Needless to say, apologists for police brutality were incensed.
“I thought it was really outrageous that she used it as a platform to attack police officers,” former New York City Mayor Rudy Giuliani said on Fox News. “What she should be doing in the African-American community and in all communities is build up respect for police officers and focus on the fact that when something goes wrong, OK, we’ll work on that.”
When something goes wrong?
We’ve seen a parade of killer cops — even when caught on camera — walk scot-free as prosecutors and grand juries decide to look the other way. We saw a grand jury clear a police officer for the shooting of 12-year-old Tamir Rice, who was playing with a toy gun. We saw prosecutors refuse to charge police officers who murdered Eric Garner for the unpardonable crime of selling loose cigarettes. We saw police officers cleared after shooting — without warning — 22-year-old John Crawford for the capital crime of picking up a for-sale BB gun at a Wal-Mart. And these weren’t aberrations.
Giuliani and his friends refuse to even acknowledge the real scourge of unwarranted police violence. They’re certainly not serious about “working on that.”
Fox News host Brian Kilmeade predictably shared in the mock outrage. “I couldn’t really make out what Beyoncé was saying,” he said. “[T]he song, the lyrics, which I couldn’t make out a syllable, were basically telling cops to stop shooting blacks!” Kilmeade was literally outraged at the suggestion that African-Americans shouldn’t be shot.
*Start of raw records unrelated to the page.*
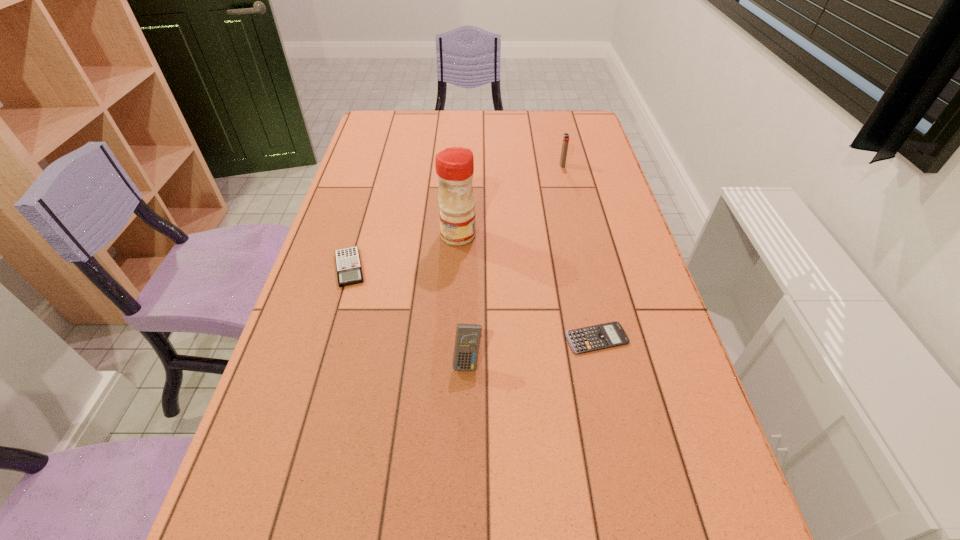
The height and width of the screenshot is (540, 960). I want to click on free space located on the front-facing side of the tallest calculator, so click(465, 500).

Image resolution: width=960 pixels, height=540 pixels. I want to click on free point located on the right of the leftmost calculator, so click(x=516, y=268).

The height and width of the screenshot is (540, 960). Identify the location of vacant space situated 0.290m on the front of the rightmost calculator. (632, 495).

Find the location of a particular element. This screenshot has width=960, height=540. object situated at the left edge is located at coordinates (348, 264).

Locate an element on the screen. Image resolution: width=960 pixels, height=540 pixels. igniter that is positioned at the right edge is located at coordinates (565, 143).

Locate an element on the screen. calculator at the right edge is located at coordinates (592, 338).

At what (x,y) coordinates should I click in order to perform the action: click on free region at the far edge of the desktop. Please return your answer as a coordinate pair (x, y). Image resolution: width=960 pixels, height=540 pixels. Looking at the image, I should click on (536, 111).

Identify the location of free spot at the left edge of the desktop. (299, 484).

Locate an element on the screen. This screenshot has width=960, height=540. vacant space at the right edge of the desktop is located at coordinates 630,241.

Where is `vacant space at the far left corner`? vacant space at the far left corner is located at coordinates (385, 124).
This, despite the reality that 1 in every 65 deaths of young African-American men is at the hands of police, a trend that continues unabated.
Meanwhile, Long Island Rep. Pete King (R) also stood up for unaccountable homicidal cops. “[H]er pro-Black Panther and anti-cop video ‘Formation’ and her Super Bowl appearance is just one more example of how acceptable it has become to be anti-police when it is the men and women in blue who put their lives on the line for all of us and deserve our strong support,” he said.
The best way to support police is to weed out the bad apples that undermine public trust in their profession. Yet conservatives seem hell-bent on enabling the worst elements in America’s police departments, further alienating them from their communities.
Giuliani continued: “This is a political position, and she’s probably going to take advantage of it. You’re talking to middle America when you have the Super Bowl. So if you’re going to have entertainment, let’s have decent, wholesome entertainment.”
Seventy percent of NFL players are African-American men. Not only is Black Lives Matter one of the defining issues of our time, it is one of particular relevance in the context of professional football. The players may be providing “wholesome entertainment,” but their communities are bleeding. This crisis matters, and it demands attention, even in Giuliani’s implicitly white “middle America.” (The residents of Ferguson, Mo., are certainly in middle America and likely approved of Beyoncé’s message.)
There was simply no better place for Beyoncé to perform her new anthem than the Super Bowl. And there was simply no better message for Super Bowl viewers to hear in 2016 than a clarion call to stop state-sponsored killings of young African-Americans.
Moulitsas is the founder and publisher of Daily Kos.